The death under investigation by NHTSA occurred in New York on July 26, on the Long Island Expressway, when a 52-year-old man was struck by a Tesla Model Y SUV while changing a tire on his car; the Tesla was allegedly using Autopilot at the time of the crash.
Following this latest road event, NHTSA announced that it was aware of the “July 26 incident involving a Tesla vehicle on the Long Island Expressway in New York, and has launched a Special Crash Investigation team to investigate the crash.”
This event was the first to leave a fatality as a result of Tesla’s use of Autopilot; previous crashes had left 17 people injured, with no fatalities at that time.
NHTSA targeted Tesla when a Model X that was using Autopilot nearly hit a police officer in Orlando when it struck a patrol car that had stopped on the I-4 freeway to assist another stranded vehicle.
The regulator also asked Tesla Extesa for information on its Autopilot system, as well as complementary data on the crashes that have occurred using this system in the company’s models, the deadline for responses will be October 22.
NHTSA’s investigation into Tesla’s Autopilot is the most scrutiny the company has faced to date
In its initial report NHTSA stated that “most incidents took place after dark […] The involved subject vehicles were all confirmed to have been engaged in either Autopilot or Traffic Aware Cruise Control during the approach to the crashes.”

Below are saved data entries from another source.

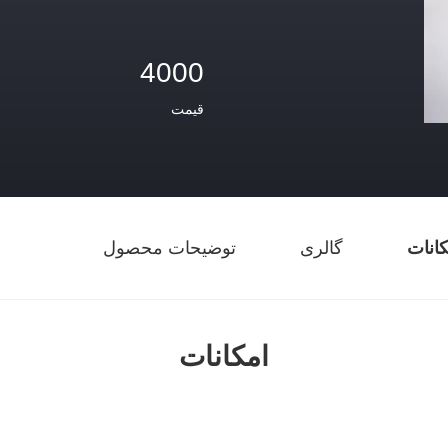
4000
قیمت
کانات
گالری
توضیحات محصول
امکانات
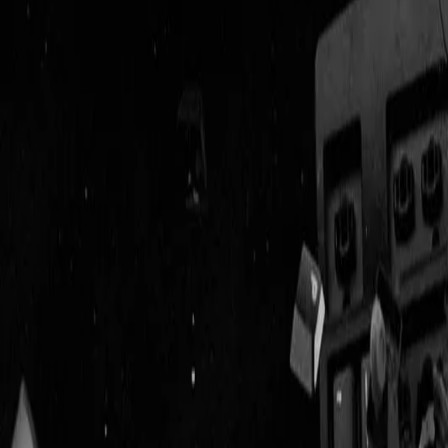
Geenstijl
Vlijmscherp en
ongefilterd nieuws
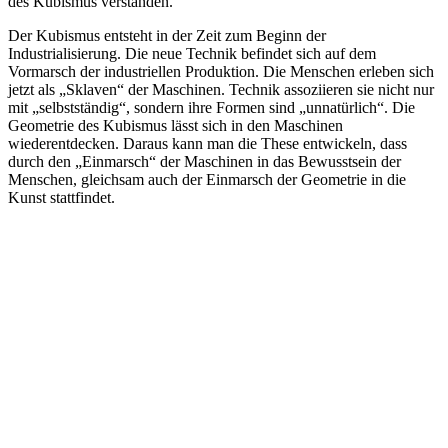
des Kubismus verstanden.
Der Kubismus entsteht in der Zeit zum Beginn der
Industrialisierung. Die neue Technik befindet sich auf dem
Vormarsch der industriellen Produktion. Die Menschen erleben sich
jetzt als „Sklaven“ der Maschinen. Technik assoziieren sie nicht nur
mit „selbstständig“, sondern ihre Formen sind „unnatürlich“. Die
Geometrie des Kubismus lässt sich in den Maschinen
wiederentdecken. Daraus kann man die These entwickeln, dass
durch den „Einmarsch“ der Maschinen in das Bewusstsein der
Menschen, gleichsam auch der Einmarsch der Geometrie in die
Kunst stattfindet.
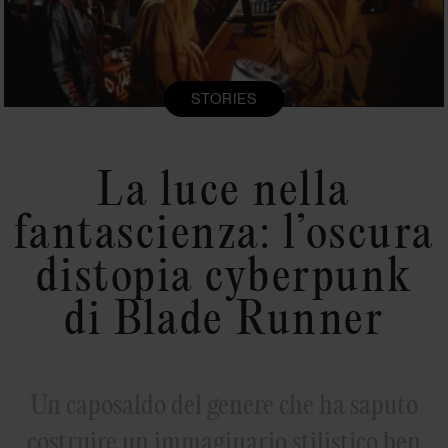
STORIES
La luce nella
fantascienza: l’oscura
distopia cyberpunk
di Blade Runner
Un caposaldo del genere che ha saputo
costruire un immaginario stilistico ben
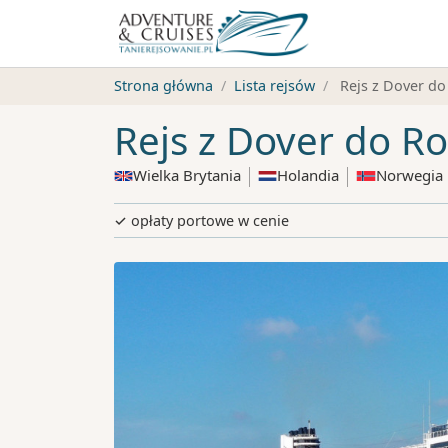
Strona główna
Lista rejsów
Rejs z Dover d
Rejs z Dover do R
Wielka Brytania
Holandia
Norwegia
✓ opłaty portowe w cenie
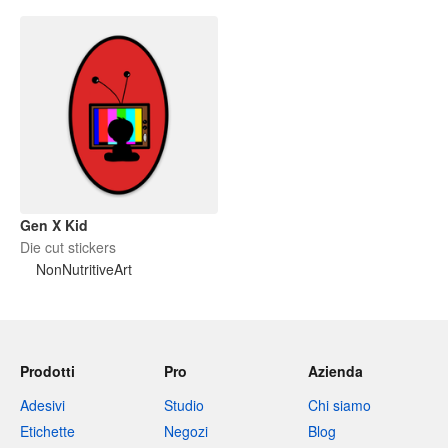
Gen X Kid
Die cut stickers
NonNutritiveArt
Prodotti
Pro
Azienda
Adesivi
Studio
Chi siamo
Etichette
Negozi
Blog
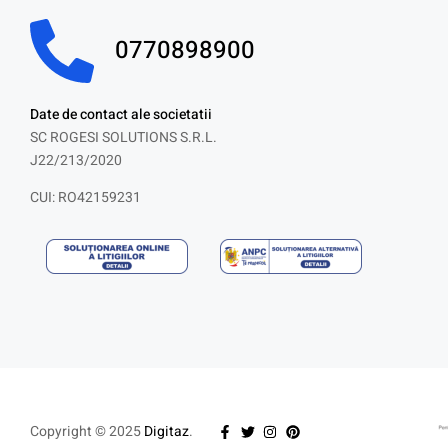
0770898900
Date de contact ale societatii
SC ROGESI SOLUTIONS S.R.L.
J22/213/2020
CUI: RO42159231
Copyright © 2025
Digitaz
.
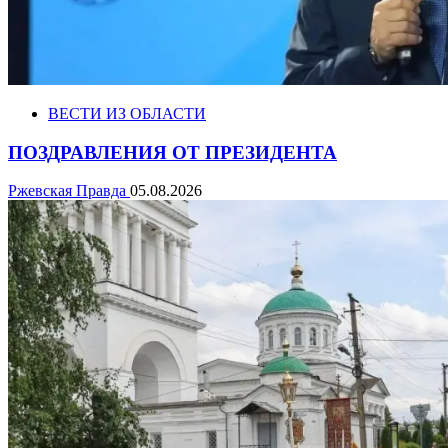
ВЕСТИ ИЗ ОБЛАСТИ
ПОЗДРАВЛЕНИЯ ОТ ПРЕЗИДЕНТА
Ржевская Правда
05.08.2026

“The investigation will assess the technologies and methods used to monitor, assist, and enforce the driver’s engagement with the dynamic driving task during Autopilot operation,” the NHTSA report states.
Although the NHTSA report records the first incident with Tesla’s Autopilot on Jan. 22, 2018, the investigation will cover all Tesla Model X, Model S and Model 3 from 2014 through 2021. This is arguably the most comprehensive investigation a regulator has done on Tesla to date.
Tesla shares fell 4% when the NHTSA announced the decision to initiate the investigation into the Autopilot system.
Tesla’s Autopilot Assist system comes in all of the brand’s new models. Tesla, also sells a more advanced version of this system that is fully automatic for $10,000, or for subscribers paying $199. Despite being a fully automatic system Tesla warns on its own website that “active driver supervision” is required.